C’est bientôt la rentrée scolaire dans les lycées et collèges ainsi que dans les écoles primaires de la ville de Man, située dans la région des montagnes (Ouest). Pascal Yao, père de trois enfants, dont deux au secondaire, a déjà commencé les préparatifs de la rentrée annoncée pour la deuxième quinzaine du mois de septembre 2010.
« J’ai commencé par l’achat des cahiers de mes enfants. Jai mon premier fils qui passe en terminale, le second fait la classe de quatrième et le cadet au CM2. J’ai aussi acheté leurs tenues scolaires », relève-t-il.
Pour lui il faut s’y prendre un peu plus tôt, car quand sonnera l’heure de la rentrée des classes, « les prix vont doubler ».
Si Pascal Yao a choisi de vite aborder la rentrée scolaire, ceci n’est pas le cas chez son voisin immédiat, Abdoulaye Koné. Lui, préfère attendre le prêt scolaire que son employeur doit lui accorder.
« Mon salaire ne suffit pas pour nourrir ma famille et faire les dépenses liées à la rentrée scolaire », souligne-t-il.
Ouvrier dans une entreprise, Ousmane Sissoko, père de quatre enfants dont trois au secondaire et un au primaire, compte sur l’aide de son jeune frère qui est responsable marketing dans une compagnie de téléphonie mobile.
« Chaque année, c’est mon petit frère qui s’occupe de l’achat des fournitures scolaires des enfants et moi mon devoir est de les nourrir et les encadrer », note-t-il tout en précisant : « c’est lui qui en a décidé ainsi » .

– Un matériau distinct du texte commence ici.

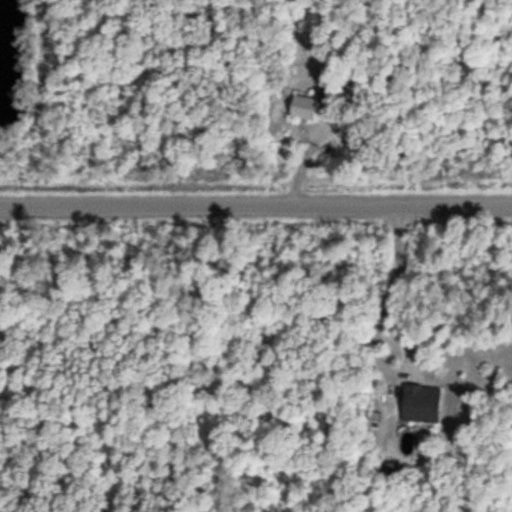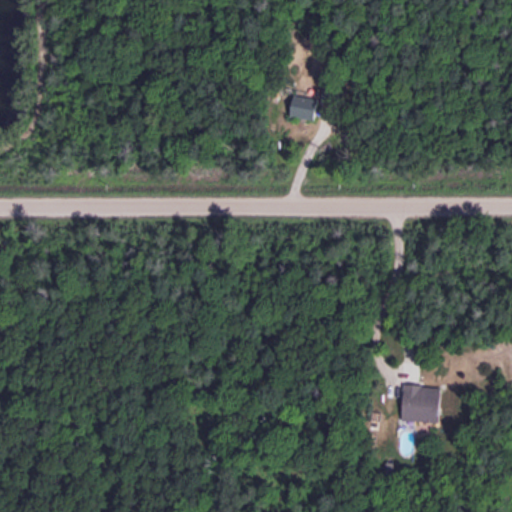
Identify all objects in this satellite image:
building: (306, 103)
road: (255, 200)
building: (423, 402)
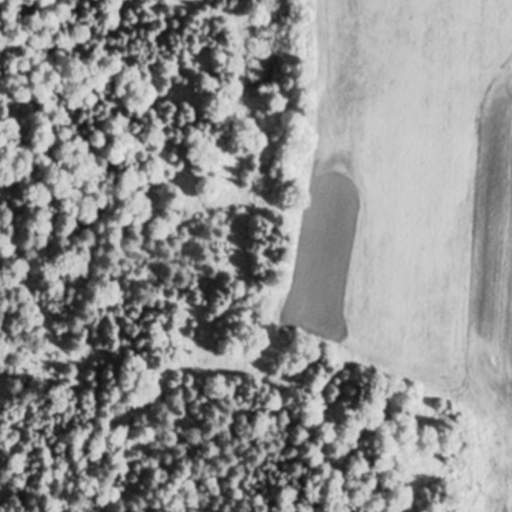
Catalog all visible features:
crop: (411, 209)
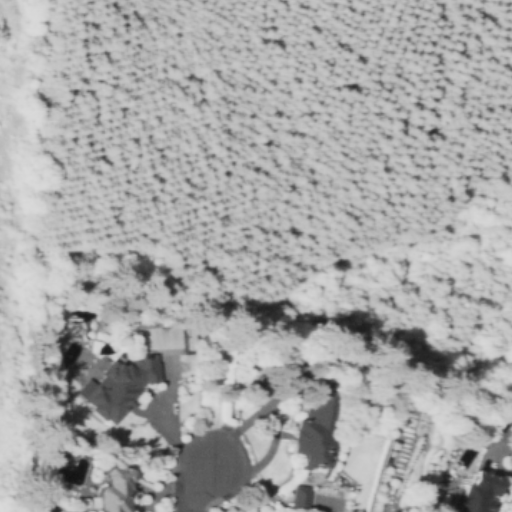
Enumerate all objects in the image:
building: (127, 381)
building: (116, 386)
park: (366, 410)
building: (311, 433)
building: (311, 433)
building: (474, 440)
road: (502, 460)
road: (200, 487)
building: (112, 489)
building: (110, 490)
building: (471, 492)
building: (474, 493)
building: (297, 496)
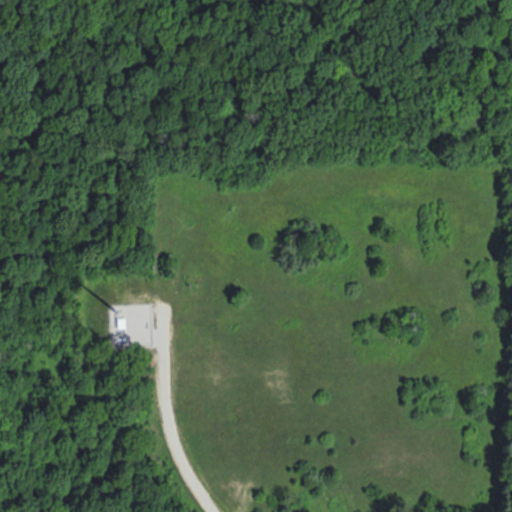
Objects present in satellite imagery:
road: (171, 421)
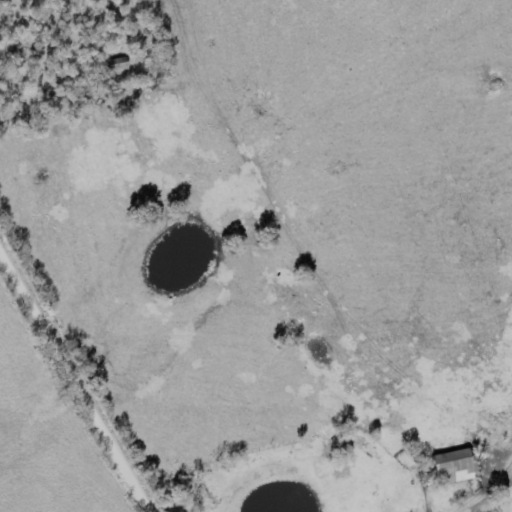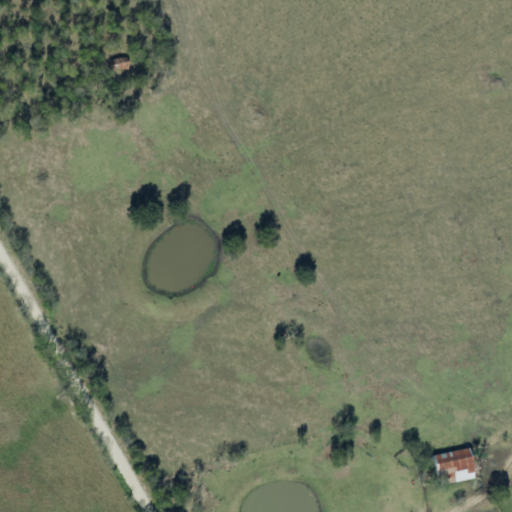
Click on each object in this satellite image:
road: (78, 373)
building: (453, 466)
road: (478, 488)
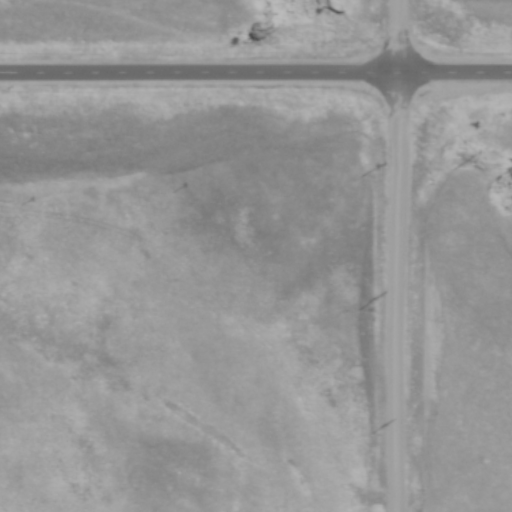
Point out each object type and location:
road: (256, 79)
road: (397, 255)
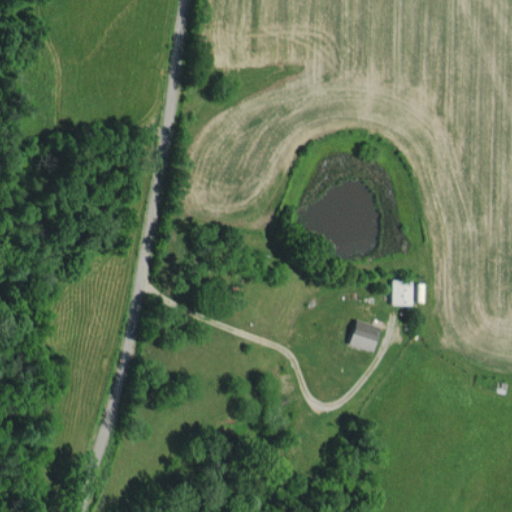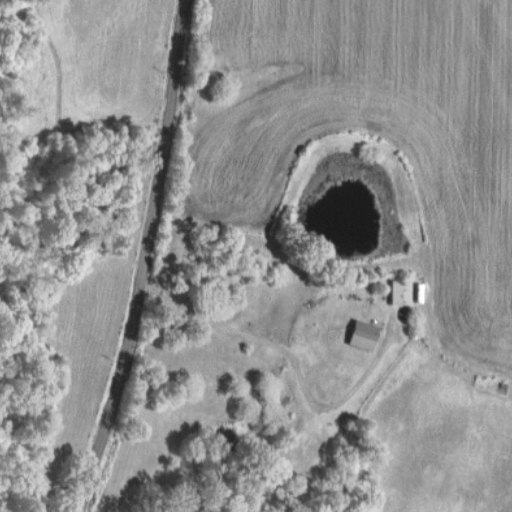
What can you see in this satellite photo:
road: (142, 259)
building: (403, 285)
building: (362, 334)
road: (288, 370)
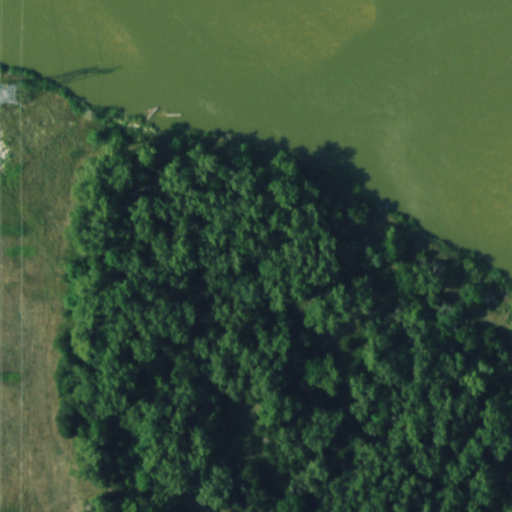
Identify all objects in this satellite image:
river: (423, 34)
power tower: (5, 95)
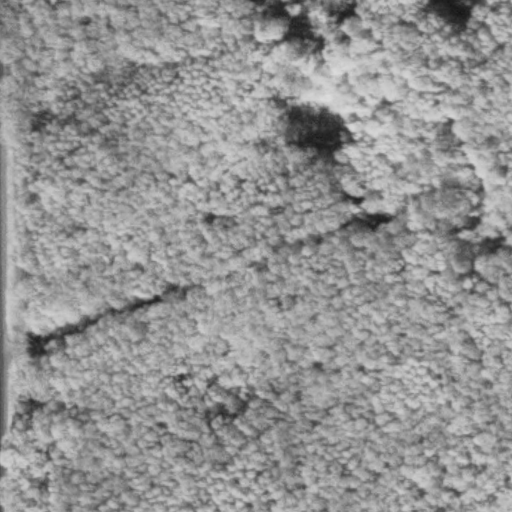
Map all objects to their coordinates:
road: (257, 268)
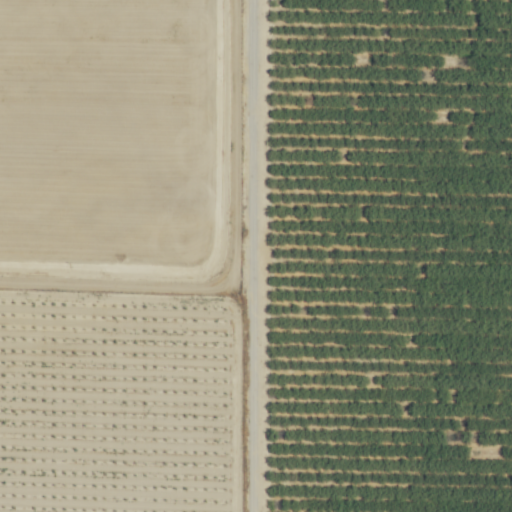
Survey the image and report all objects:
crop: (124, 138)
crop: (255, 255)
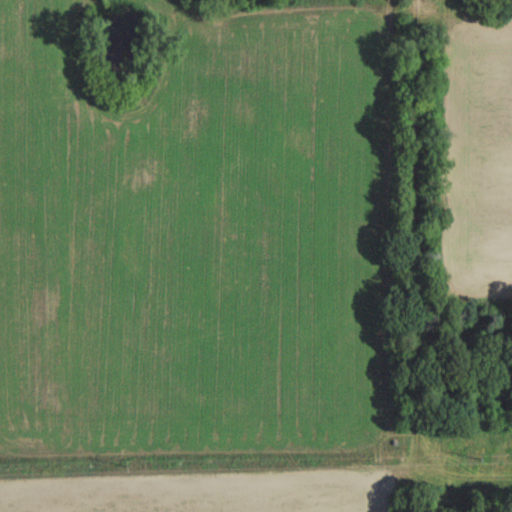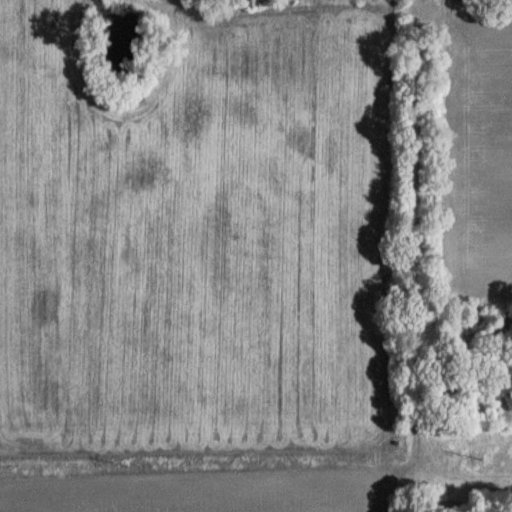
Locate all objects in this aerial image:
power tower: (473, 457)
power tower: (118, 467)
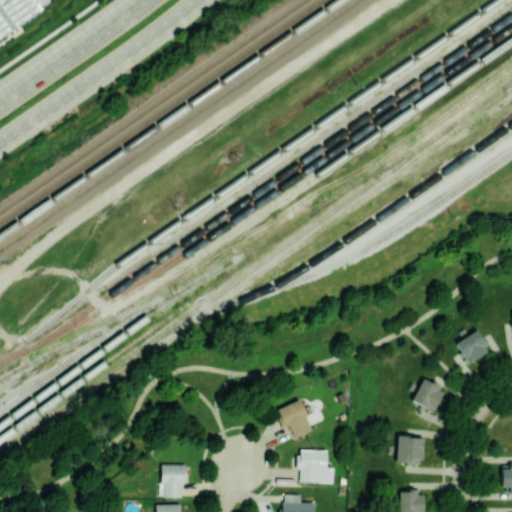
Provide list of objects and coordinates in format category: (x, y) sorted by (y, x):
building: (14, 13)
building: (14, 14)
road: (72, 51)
road: (99, 72)
railway: (507, 84)
railway: (151, 105)
railway: (159, 111)
railway: (168, 117)
railway: (177, 123)
railway: (388, 164)
railway: (255, 165)
railway: (310, 177)
railway: (256, 180)
railway: (268, 183)
railway: (259, 201)
railway: (383, 212)
railway: (256, 252)
railway: (333, 263)
railway: (255, 264)
railway: (161, 297)
building: (511, 312)
building: (511, 320)
building: (462, 331)
railway: (114, 339)
building: (471, 345)
building: (471, 345)
railway: (83, 348)
railway: (56, 353)
road: (443, 364)
railway: (12, 370)
road: (245, 373)
railway: (29, 383)
building: (412, 386)
road: (495, 390)
road: (220, 391)
building: (426, 393)
building: (425, 394)
road: (213, 407)
building: (292, 417)
building: (293, 417)
road: (247, 426)
building: (389, 448)
building: (407, 448)
building: (408, 448)
road: (461, 455)
building: (309, 463)
building: (312, 466)
building: (506, 475)
building: (172, 478)
building: (506, 478)
building: (170, 480)
building: (343, 480)
road: (227, 485)
building: (341, 490)
building: (290, 497)
building: (410, 500)
building: (409, 501)
building: (293, 503)
building: (296, 506)
building: (166, 507)
building: (167, 507)
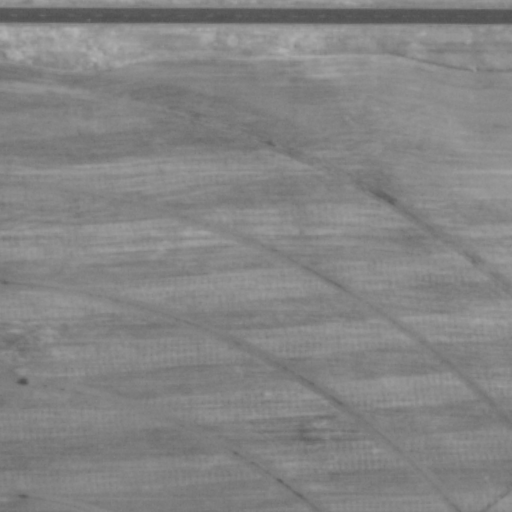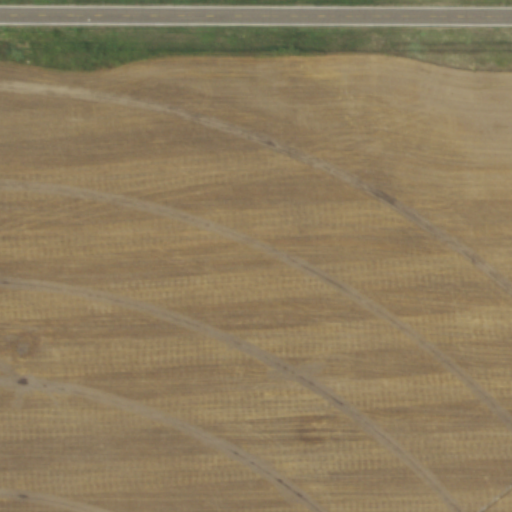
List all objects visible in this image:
road: (256, 11)
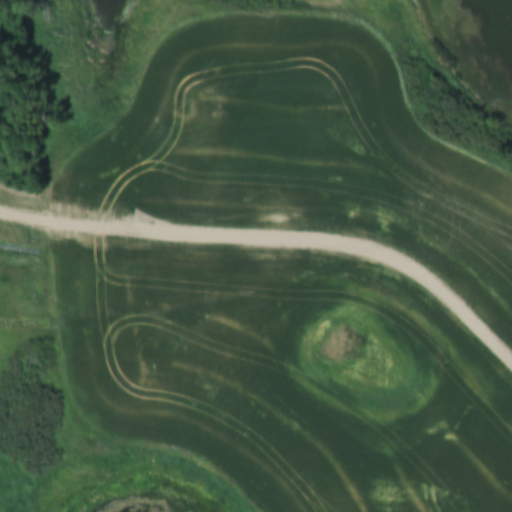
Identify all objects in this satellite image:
road: (275, 238)
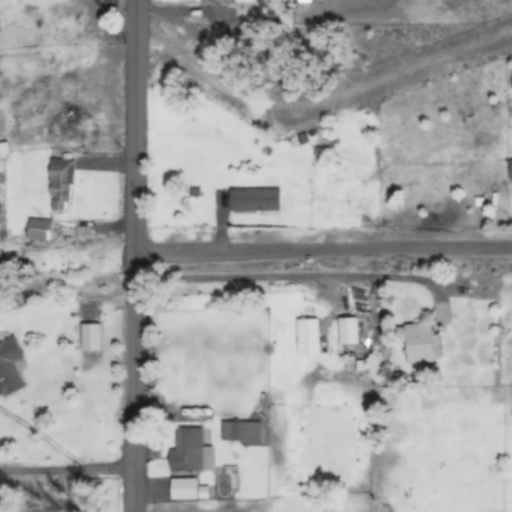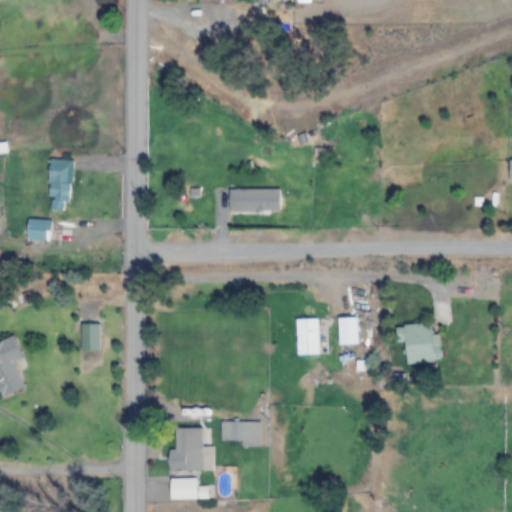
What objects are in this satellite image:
building: (80, 5)
building: (82, 29)
building: (59, 187)
building: (254, 199)
building: (38, 229)
road: (323, 246)
crop: (67, 255)
road: (134, 256)
building: (347, 330)
building: (308, 336)
building: (89, 337)
building: (420, 343)
building: (9, 368)
building: (236, 433)
building: (189, 450)
road: (68, 477)
building: (183, 489)
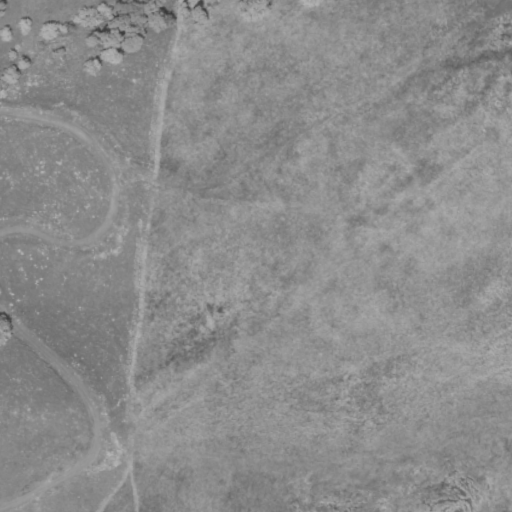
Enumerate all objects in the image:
road: (9, 263)
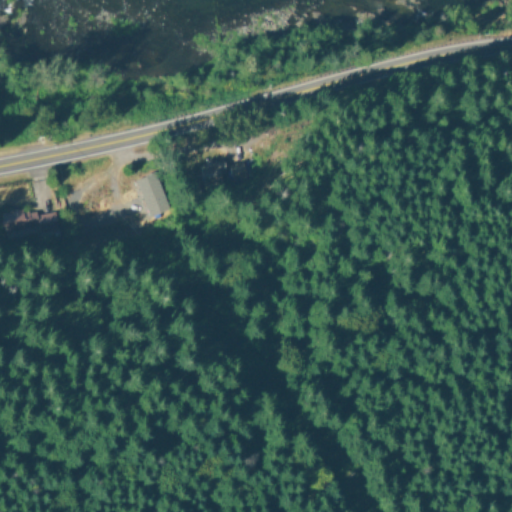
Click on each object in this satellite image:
river: (184, 10)
road: (255, 101)
building: (25, 221)
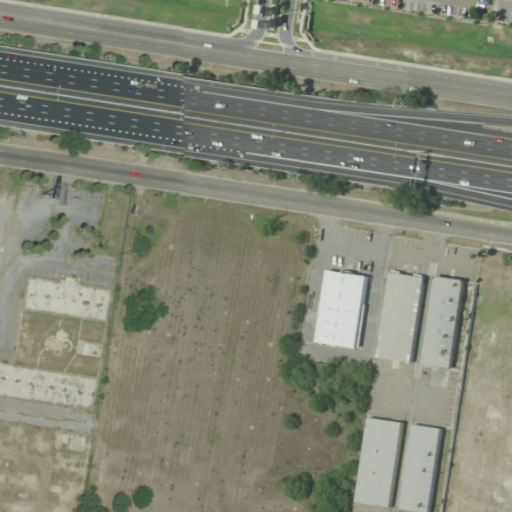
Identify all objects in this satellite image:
road: (507, 5)
road: (254, 33)
road: (287, 36)
road: (255, 57)
road: (283, 99)
road: (255, 110)
road: (256, 144)
road: (328, 169)
road: (256, 193)
building: (86, 302)
building: (345, 309)
building: (404, 317)
building: (446, 322)
building: (382, 462)
building: (423, 468)
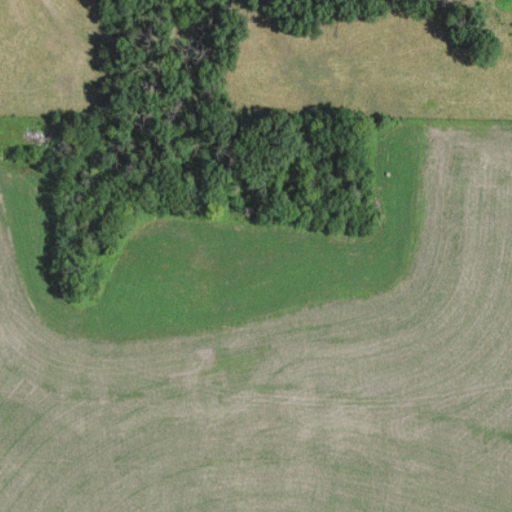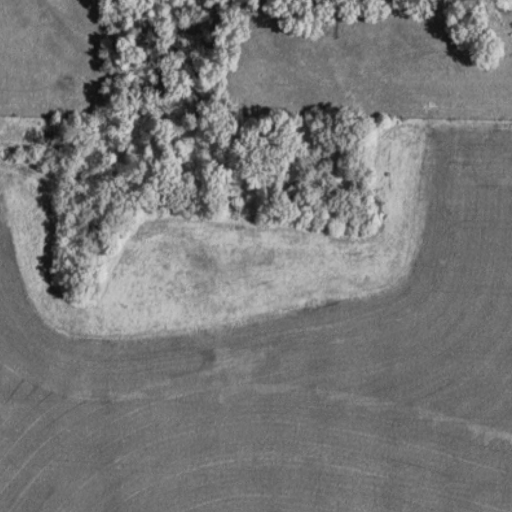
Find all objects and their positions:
crop: (269, 346)
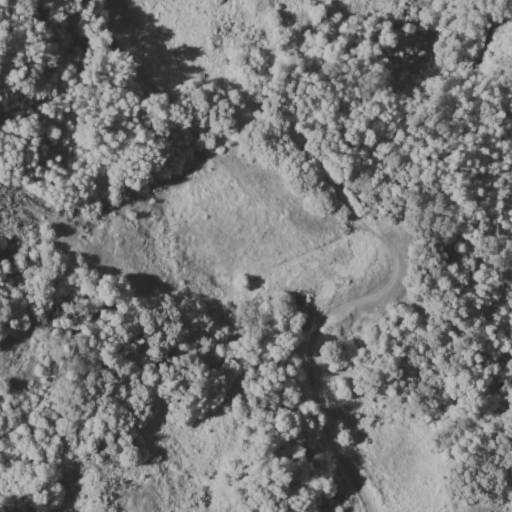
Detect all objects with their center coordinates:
road: (208, 97)
road: (325, 245)
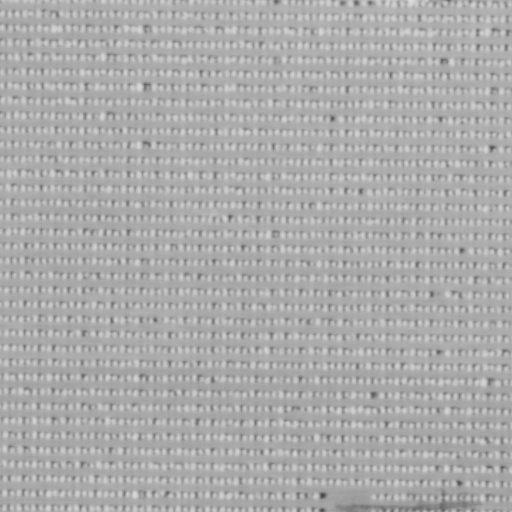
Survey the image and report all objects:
crop: (256, 256)
power tower: (339, 511)
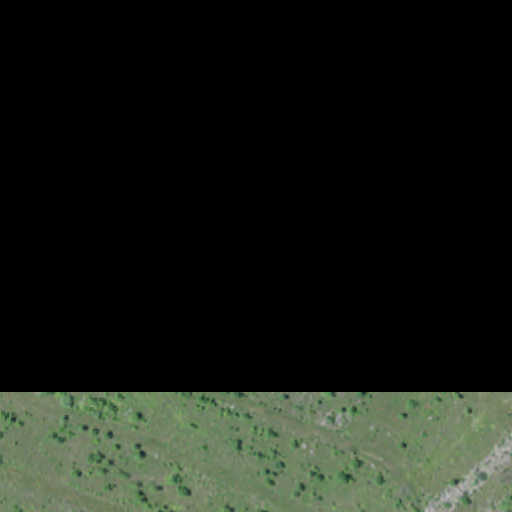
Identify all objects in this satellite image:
quarry: (255, 255)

Dans les librairies, ce n’est pour le moment pas la grande affluence.
« Pour l’instant, les parents d’élèves ne se bousculent pas ici. Je reçois en moyenne dix clients par jour. C’est à la mi-septembre que les choses vont véritablement commencer à bouger », indique Touré Ousmane, gérant d’une librairie.
Attendre… le bon livre
Certains parents préfèrent attendre la rentrée des classes pour, selon eux, ne pas se tromper de manuel scolaire. Pour André Kouassi, chaque année, il y a de nouveaux manuels scolaires qui paraissent. Il ne faut donc pas se précipiter au risque d’avoir à faire une double dépense.
Des parents assument entièrement leur responsabilités. Par contre, d’autres veulent que leurs progénitures apportent leurs contributions. Ils contraignent donc les enfants à mener des activités génératrices de revenus, communément appelés » jobs de vacances » ou « gombo ». Cela n’est pas sans conséquence pour certains élèves qui abordent la rentrée scolaire fatigué.